(Text segment Opens)
Separately, 2-(methylthio)pyrimidine-4,6-diamine, from. Acros Organics, (0.05 mol, 7.8 g) was dissolved in a mixture of ethanol (200 ml) and water (100 ml) and cooled to 0-5° C. The diazonium solution, prepared above, was then gradually added over the course of 20 mins while the pH was maintained at 4 to 5 by the addition of sodium acetate. The reaction mixture was allowed to warm to room temperature and then stirred for a further 4 h. The product was precipitated by the addition of NaCl (40 g) and collected by filtration. The precipitate was re-dissolved in water (300 ml), dialysed to <100 μs and then dried at 60° C. to provide the pure product as a yellow solid.

EXAMPLE 2

The compound of Example 2 was prepared by the process of Example 1 except that 2-(methylthio)pyrimidine4,6-diamine was replaced with N-[6-amino-2-(methylthio)pyrimidin-4-yl]acetamide.

EXAMPLE 3

The compound of Example 3 was prepared by the process of Example 1 except that 2-(methylthio)pyrimidine4,6-diamine was replaced with 2,6-dimethoxypyrimidine4-amine.
(Text segment Closes)
(Available data Opens)
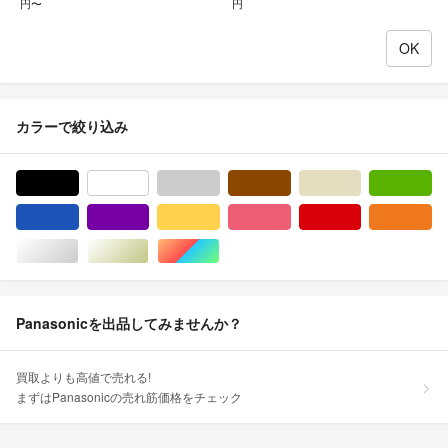
円〜
円
カラーで絞り込み
ブラック/黒色系
ホワイト/白色系
グレー/灰色系
ブラウン/茶色系
ベージュ系
グ
ブルー・ネイビー/青色系
パープル/紫色系
イエロー/黄色系
ピンク/桃色系
レッド/赤色系
オ
シルバー/銀色系
ゴールド/金色系
マルチカラー
Panasonicを出品してみませんか？
買取よりも高値で売れる!
まずはPanasonicの売れ筋価格をチェック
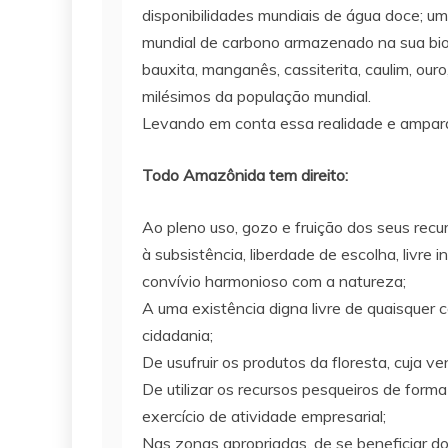
disponibilidades mundiais de água doce; um
mundial de carbono armazenado na sua bioma
bauxita, manganês, cassiterita, caulim, our
milésimos da população mundial.
Levando em conta essa realidade e ampara
Todo Amazônida tem direito:
Ao pleno uso, gozo e fruição dos seus recu
à subsistência, liberdade de escolha, livre 
convívio harmonioso com a natureza;
A uma existência digna livre de quaisquer c
cidadania;
De usufruir os produtos da floresta, cuja v
De utilizar os recursos pesqueiros de form
exercício de atividade empresarial;
Nas zonas apropriadas, de se beneficiar do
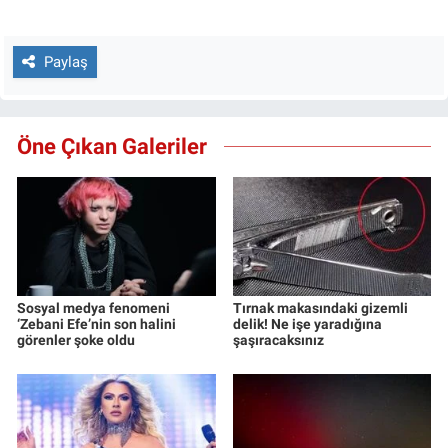
Paylaş
Öne Çıkan Galeriler
Sosyal medya fenomeni
Tırnak makasındaki gizemli
‘Zebani Efe’nin son halini
delik! Ne işe yaradığına
görenler şoke oldu
şaşıracaksınız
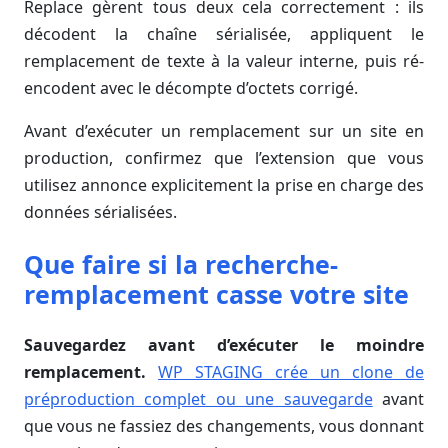
Replace gèrent tous deux cela correctement : ils
décodent la chaîne sérialisée, appliquent le
remplacement de texte à la valeur interne, puis ré-
encodent avec le décompte d’octets corrigé.
Avant d’exécuter un remplacement sur un site en
production, confirmez que l’extension que vous
utilisez annonce explicitement la prise en charge des
données sérialisées.
Que faire si la recherche-
remplacement casse votre site
Sauvegardez avant d’exécuter le moindre
remplacement.
WP STAGING crée un clone de
préproduction complet ou une sauvegarde
avant
que vous ne fassiez des changements, vous donnant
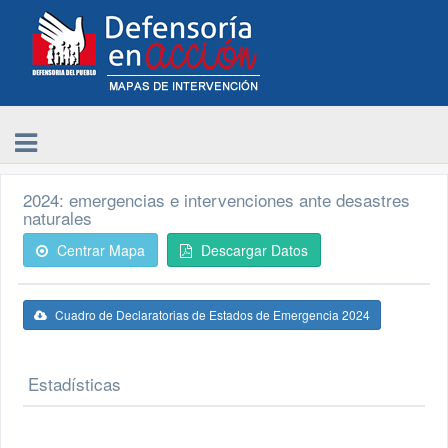
2024: emergencias e intervenciones ante desastres
naturales
Centrar Mapa
Descargar Datos
Cuadro de Declaratorias de Estados de Emergencia 2024
Estadísticas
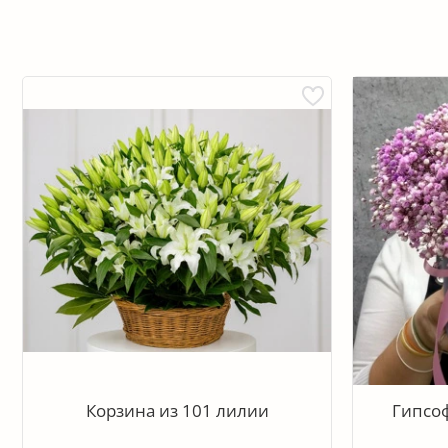
Корзина из 101 лилии
Гипсоф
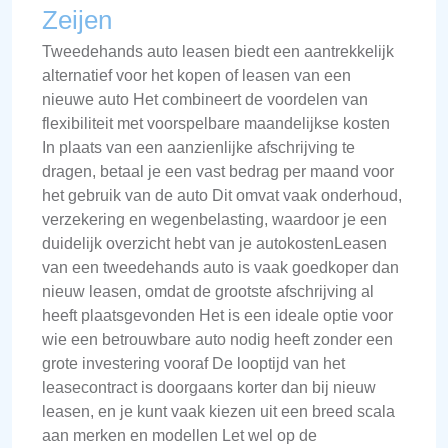
Zeijen
Tweedehands auto leasen biedt een aantrekkelijk
alternatief voor het kopen of leasen van een
nieuwe auto Het combineert de voordelen van
flexibiliteit met voorspelbare maandelijkse kosten
In plaats van een aanzienlijke afschrijving te
dragen, betaal je een vast bedrag per maand voor
het gebruik van de auto Dit omvat vaak onderhoud,
verzekering en wegenbelasting, waardoor je een
duidelijk overzicht hebt van je autokostenLeasen
van een tweedehands auto is vaak goedkoper dan
nieuw leasen, omdat de grootste afschrijving al
heeft plaatsgevonden Het is een ideale optie voor
wie een betrouwbare auto nodig heeft zonder een
grote investering vooraf De looptijd van het
leasecontract is doorgaans korter dan bij nieuw
leasen, en je kunt vaak kiezen uit een breed scala
aan merken en modellen Let wel op de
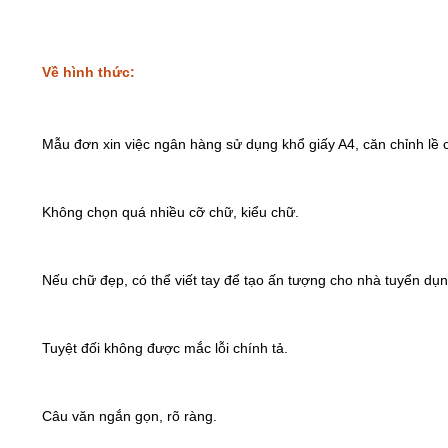
Về hình thức:
Mẫu đơn xin việc ngân hàng sử dụng khổ giấy A4, căn chỉnh lề 
Không chọn quá nhiều cỡ chữ, kiểu chữ.
Nếu chữ đẹp, có thể viết tay để tạo ấn tượng cho nhà tuyển dụ
Tuyệt đối không được mắc lỗi chính tả.
Câu văn ngắn gọn, rõ ràng.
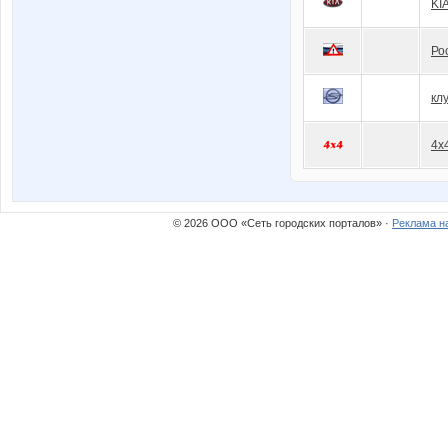
KI
Ро
кл
4x
© 2026 ООО «Сеть городских порталов» ·
Реклама н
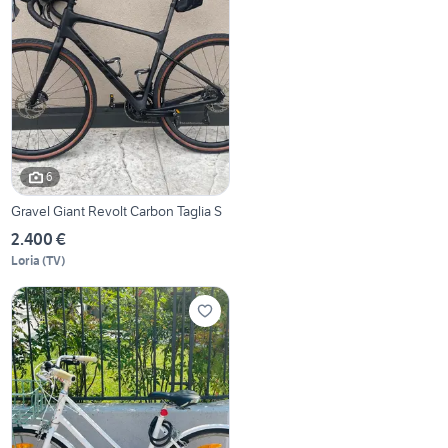
6
Gravel Giant Revolt Carbon Taglia S
2.400 €
Loria
(
TV
)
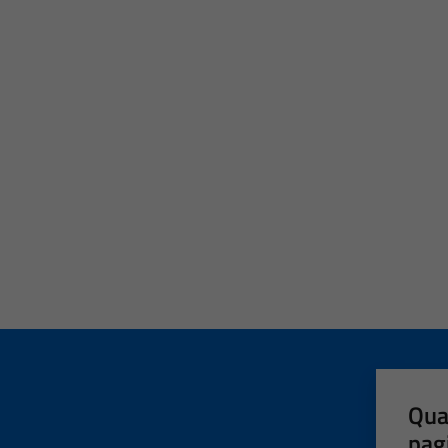
Qua
pag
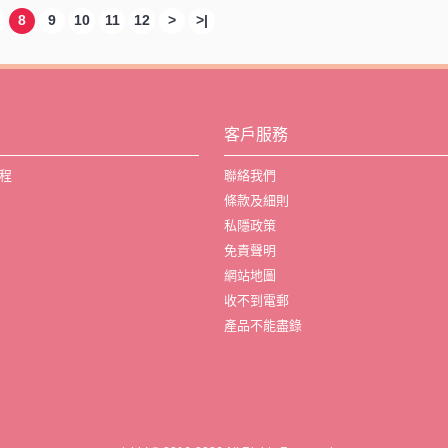
8
9
10
11
12
>
>|
客戶服務
程
聯絡我們
條款及細則
私隱政策
免責聲明
網站地圖
收不到電郵
產品不能盡錄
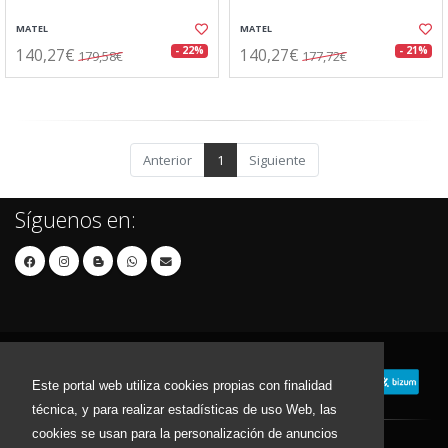
MATEL
MATEL
140,27€
140,27€
- 22%
- 21%
179,58€
177,72€
Anterior
1
Siguiente
Síguenos en:
Este portal web utiliza cookies propias con finalidad
técnica, y para realizar estadísticas de uso Web, las
cookies se usan para la personalización de anuncios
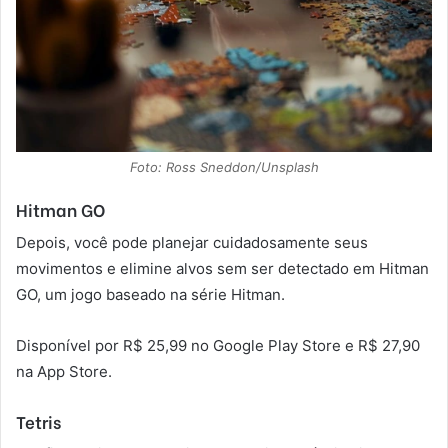
Foto: Ross Sneddon/Unsplash
Hitman GO
Depois, você pode planejar cuidadosamente seus
movimentos e elimine alvos sem ser detectado em Hitman
GO, um jogo baseado na série Hitman.
Disponível por R$ 25,99 no Google Play Store e R$ 27,90
na App Store.
Tetris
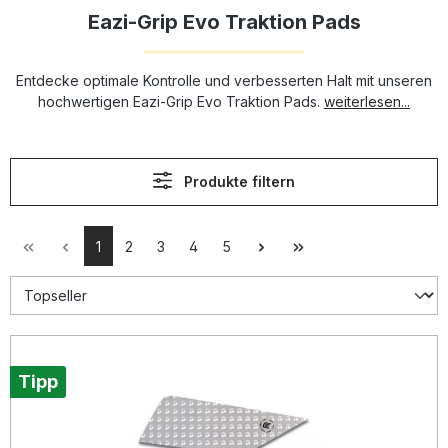
Eazi-Grip Evo Traktion Pads
Entdecke optimale Kontrolle und verbesserten Halt mit unseren
hochwertigen Eazi-Grip Evo Traktion Pads.
weiterlesen...
Produkte filtern
1
2
3
4
5
Tipp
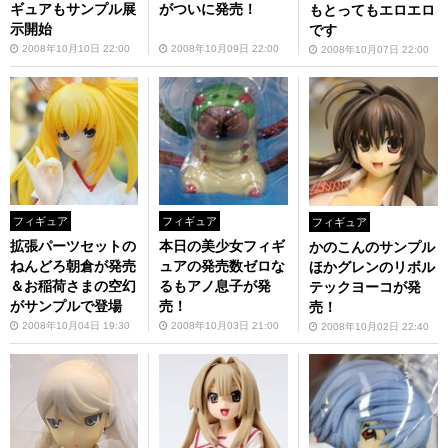
ギュアもサンプル展
がついに発売！
もとってもエロエロ
示開始
です
2008年10月10日 22:00
2008年10月09日 22:00
2008年10月07日 22:00
フィギュア
フィギュア
フィギュア
拡張パーツセットの
本日の美少女フィギ
かのこんのサンプル
ねんどろ朝倉が発売
ュアの発売数ゼロな
ほかグレンのリボル
＆お稲荷さまの空幻
るもアノ息子が発
テックヨーコが発
がサンプルで登場
売！
売！
2008年10月04日 19:30
2008年10月03日 21:00
2008年10月02日 22:40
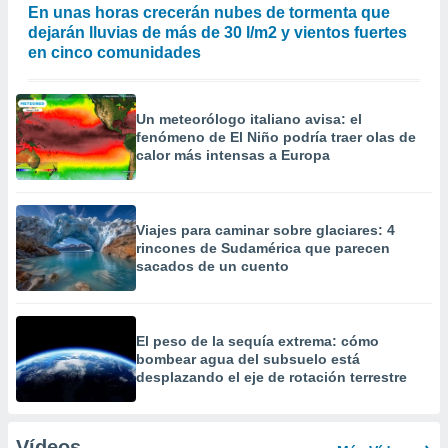
En unas horas crecerán nubes de tormenta que
dejarán lluvias de más de 30 l/m2 y vientos fuertes
en cinco comunidades
Un meteorólogo italiano avisa: el
fenómeno de El Niño podría traer olas de
calor más intensas a Europa
Viajes para caminar sobre glaciares: 4
rincones de Sudamérica que parecen
sacados de un cuento
El peso de la sequía extrema: cómo
bombear agua del subsuelo está
desplazando el eje de rotación terrestre
Vídeos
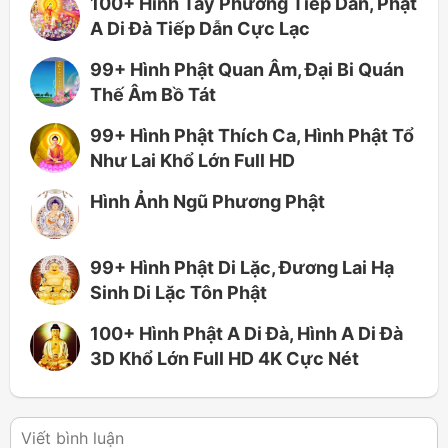
100+ Hình Tây Phương Tiếp Dẫn, Phật
A Di Đà Tiếp Dẫn Cực Lạc
99+ Hình Phật Quan Âm, Đại Bi Quán
Thế Âm Bồ Tát
99+ Hình Phật Thích Ca, Hình Phật Tổ
Như Lai Khổ Lớn Full HD
Hình Ảnh Ngũ Phương Phật
99+ Hình Phật Di Lặc, Đương Lai Hạ
Sinh Di Lặc Tôn Phật
100+ Hình Phật A Di Đà, Hình A Di Đà
3D Khổ Lớn Full HD 4K Cực Nét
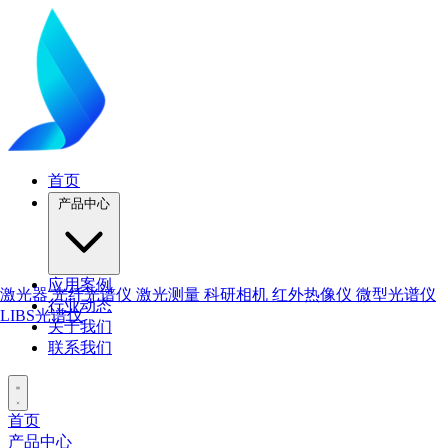
首页
产品中心
应用案例
激光器
光纤光谱仪
激光测量
科研相机
红外热像仪
微型光谱仪
行业动态
LIBS光谱仪
关于我们
联系我们
首页
产品中心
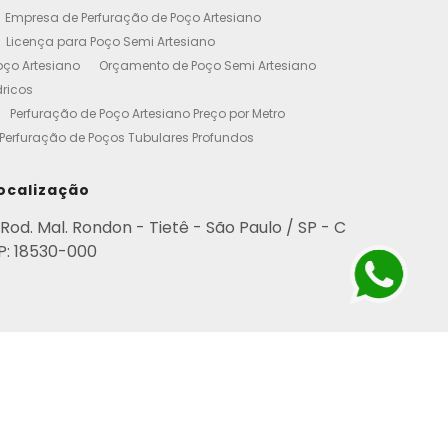
Empresa de Perfuração de Poço Artesiano
Licença para Poço Semi Artesiano
oço Artesiano
Orçamento de Poço Semi Artesiano
dricos
Perfuração de Poço Artesiano Preço por Metro
Perfuração de Poços Tubulares Profundos
cença Ambiental
Poço Artesiano Residencial Preço
etro de Perfuração de Poço Artesiano
ocalização
iano
Empresa de Perfuração de Poços
Rod. Mal. Rondon - Tietê - São Paulo / SP - C
Perfuração de Poço Artesiano
P: 18530-000
esianos Residencial
Poços Artesianos Valor
esianos
Poços Artesianos Perfuração
para Empresas
Poço Artesiano em Condomínio
rviço de Perfuração de Poços Artesianos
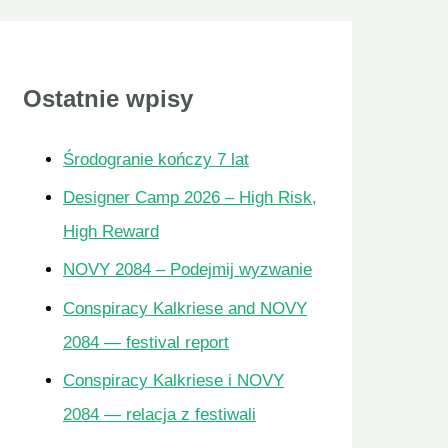
a
j
Ostatnie wpisy
d
l
Środogranie kończy 7 lat
a
Designer Camp 2026 – High Risk,
:
High Reward
NOVY 2084 – Podejmij wyzwanie
Conspiracy Kalkriese and NOVY
2084 — festival report
Conspiracy Kalkriese i NOVY
2084 — relacja z festiwali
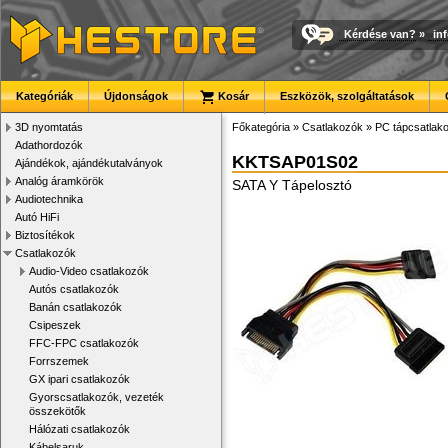
Kérdése van?
»
in
Kategóriák
Újdonságok
Kosár
Eszközök, szolgáltatások
3D nyomtatás
Főkategória
»
Csatlakozók
»
PC tápcsatlak
Adathordozók
KKTSAP01S02
Ajándékok, ajándékutalványok
Analóg áramkörök
SATA Y Tápelosztó
Audiotechnika
Autó HiFi
Biztosítékok
Csatlakozók
Audio-Video csatlakozók
Autós csatlakozók
Banán csatlakozók
Csipeszek
FFC-FPC csatlakozók
Forrszemek
GX ipari csatlakozók
Gyorscsatlakozók, vezeték
összekötők
Hálózati csatlakozók
Kábelsaruk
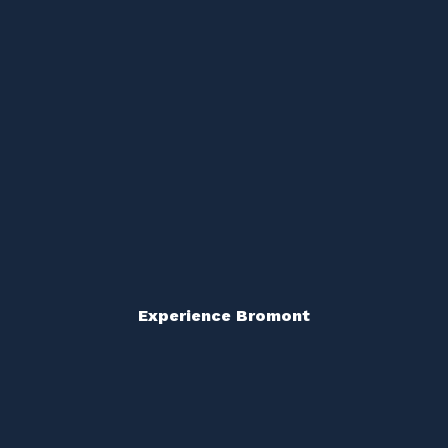
Experience Bromont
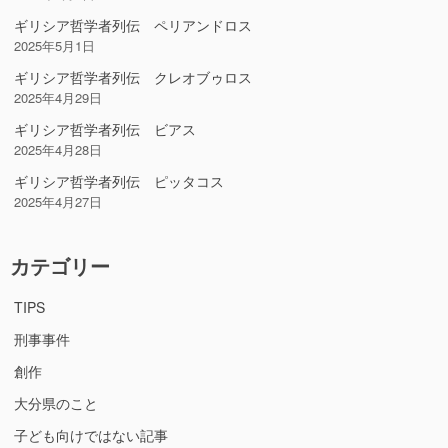
ギリシア哲学者列伝 ペリアンドロス
2025年5月1日
ギリシア哲学者列伝 クレオブゥロス
2025年4月29日
ギリシア哲学者列伝 ビアス
2025年4月28日
ギリシア哲学者列伝 ピッタコス
2025年4月27日
カテゴリー
TIPS
刑事事件
創作
大分県のこと
子ども向けではない記事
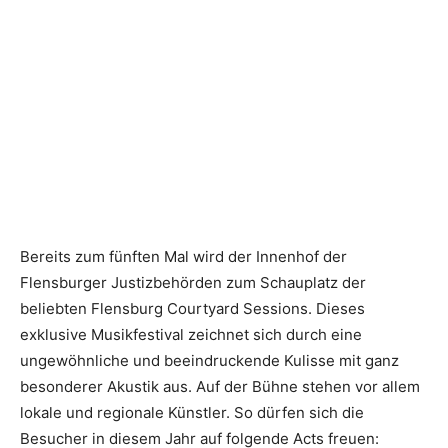
Bereits zum fünften Mal wird der Innenhof der
Flensburger Justizbehörden zum Schauplatz der
beliebten Flensburg Courtyard Sessions. Dieses
exklusive Musikfestival zeichnet sich durch eine
ungewöhnliche und beeindruckende Kulisse mit ganz
besonderer Akustik aus. Auf der Bühne stehen vor allem
lokale und regionale Künstler. So dürfen sich die
Besucher in diesem Jahr auf folgende Acts freuen:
(Available data Closes)
> [Task list]:
A. Decide whether each statement agrees with the synthesis passage, and answer yes or no with the deciding words from that passage. (i) The diazonium solution was added over 20 minutes while sodium acetate held the pH at 4 to 5. (ii) The pure product was a white solid. (iii) After warming to room temperature, the mixture was stirred for a further 2 h.
B. Answer these questions from the synthesis passage.
(i) To what temperature was the ethanol and water mixture cooled?
(ii) How much water was used to re-dissolve the precipitate?
(iii) In Example 2, which compound replaced the diamine used in Example 1?
C. Quote the stretch of the synthesis passage from "The compound of Example 2" through "replaced with 2,6-dimethoxypyrimidine4-amine.".

> [Exercise results]:
A.
(i) Yes: "gradually added over the course of 20 mins while the pH was maintained at 4 to 5 by the addition of sodium acetate"
(ii) No: "to provide the pure product as a yellow solid"
(iii) No: "stirred for a further 4 h"

B.
(i) 0-5° C.
(ii) 300 ml.
(iii) N-[6-amino-2-(methylthio)pyrimidin-4-yl]acetamide.

C.
The compound of Example 2 was prepared by the process of Example 1 except that 2-(methylthio)pyrimidine4,6-diamine was replaced with N-[6-amino-2-(methylthio)pyrimidin-4-yl]acetamide.

EXAMPLE 3

The compound of Example 3 was prepared by the process of Example 1 except that 2-(methylthio)pyrimidine4,6-diamine was replaced with 2,6-dimethoxypyrimidine4-amine.